◆ Written task
Reproduce the listing below word for word, line by line, and leave the pictures out.

◆ Data under study
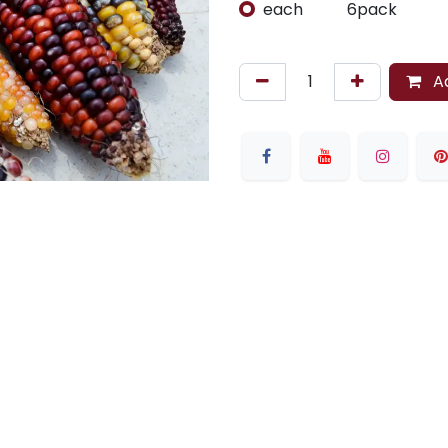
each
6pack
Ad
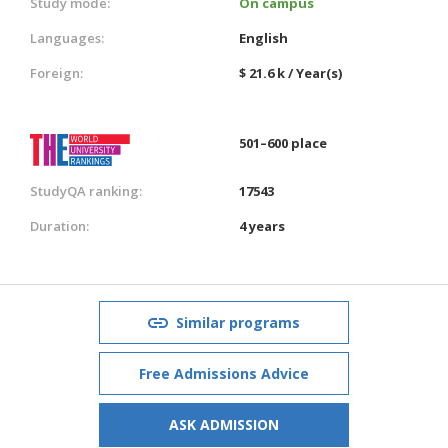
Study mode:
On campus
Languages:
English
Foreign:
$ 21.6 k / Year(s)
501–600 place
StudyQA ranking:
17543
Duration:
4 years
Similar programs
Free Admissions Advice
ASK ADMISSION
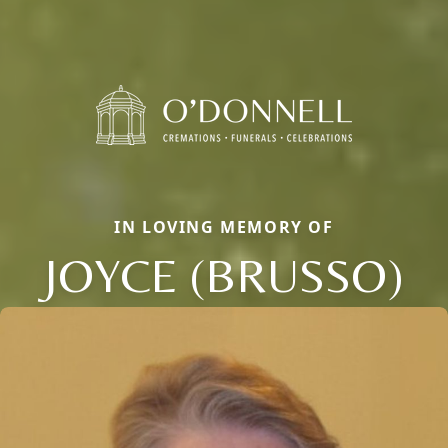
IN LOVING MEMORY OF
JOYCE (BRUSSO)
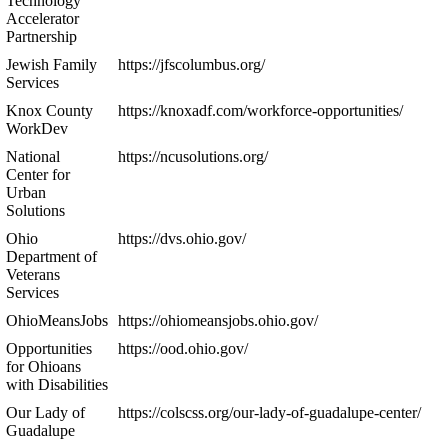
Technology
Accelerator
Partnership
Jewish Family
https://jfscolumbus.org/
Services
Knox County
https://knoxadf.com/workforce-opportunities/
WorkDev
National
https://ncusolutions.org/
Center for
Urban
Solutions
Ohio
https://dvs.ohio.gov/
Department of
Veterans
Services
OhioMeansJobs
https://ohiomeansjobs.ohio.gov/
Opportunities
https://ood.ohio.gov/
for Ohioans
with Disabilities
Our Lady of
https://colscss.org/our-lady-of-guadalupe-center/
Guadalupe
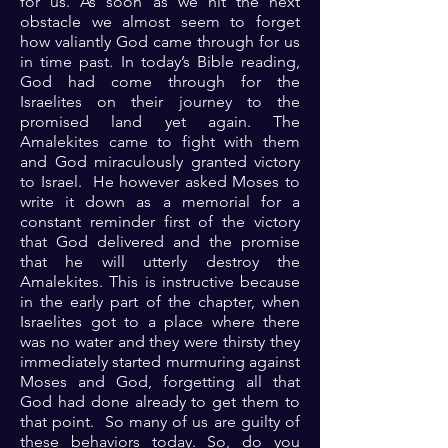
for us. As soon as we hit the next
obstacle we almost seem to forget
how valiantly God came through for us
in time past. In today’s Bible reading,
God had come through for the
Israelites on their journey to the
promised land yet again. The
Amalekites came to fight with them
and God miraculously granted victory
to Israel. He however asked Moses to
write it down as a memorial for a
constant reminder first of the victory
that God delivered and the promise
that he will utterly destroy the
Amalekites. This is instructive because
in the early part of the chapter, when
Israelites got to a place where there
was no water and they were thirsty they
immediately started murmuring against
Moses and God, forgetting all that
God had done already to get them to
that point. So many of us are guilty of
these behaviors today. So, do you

◆ Written reply
each
6pack
Ad
Study mode:
On campus
Languages:
English
Foreign:
$ 21.6 k / Year(s)
501–600 place
StudyQA ranking:
17543
Duration:
4 years
Similar programs
Free Admissions Advice
ASK ADMISSION
IN LOVING MEMORY OF
JOYCE (BRUSSO)
Technology
Accelerator
Partnership
Jewish Family
https://jfscolumbus.org/
Services
Knox County
https://knoxadf.com/workforce-opportunities/
WorkDev
National
https://ncusolutions.org/
Center for
Urban
Solutions
Ohio
https://dvs.ohio.gov/
Department of
Veterans
Services
OhioMeansJobs
https://ohiomeansjobs.ohio.gov/
Opportunities
https://ood.ohio.gov/
for Ohioans
with Disabilities
Our Lady of
https://colscss.org/our-lady-of-guadalupe-center/
Guadalupe
for us. As soon as we hit the next
obstacle we almost seem to forget
how valiantly God came through for us
in time past. In today’s Bible reading,
God had come through for the
Israelites on their journey to the
promised land yet again. The
Amalekites came to fight with them
and God miraculously granted victory
to Israel. He however asked Moses to
write it down as a memorial for a
constant reminder first of the victory
that God delivered and the promise
that he will utterly destroy the
Amalekites. This is instructive because
in the early part of the chapter, when
Israelites got to a place where there
was no water and they were thirsty they
immediately started murmuring against
Moses and God, forgetting all that
God had done already to get them to
that point. So many of us are guilty of
these behaviors today. So, do you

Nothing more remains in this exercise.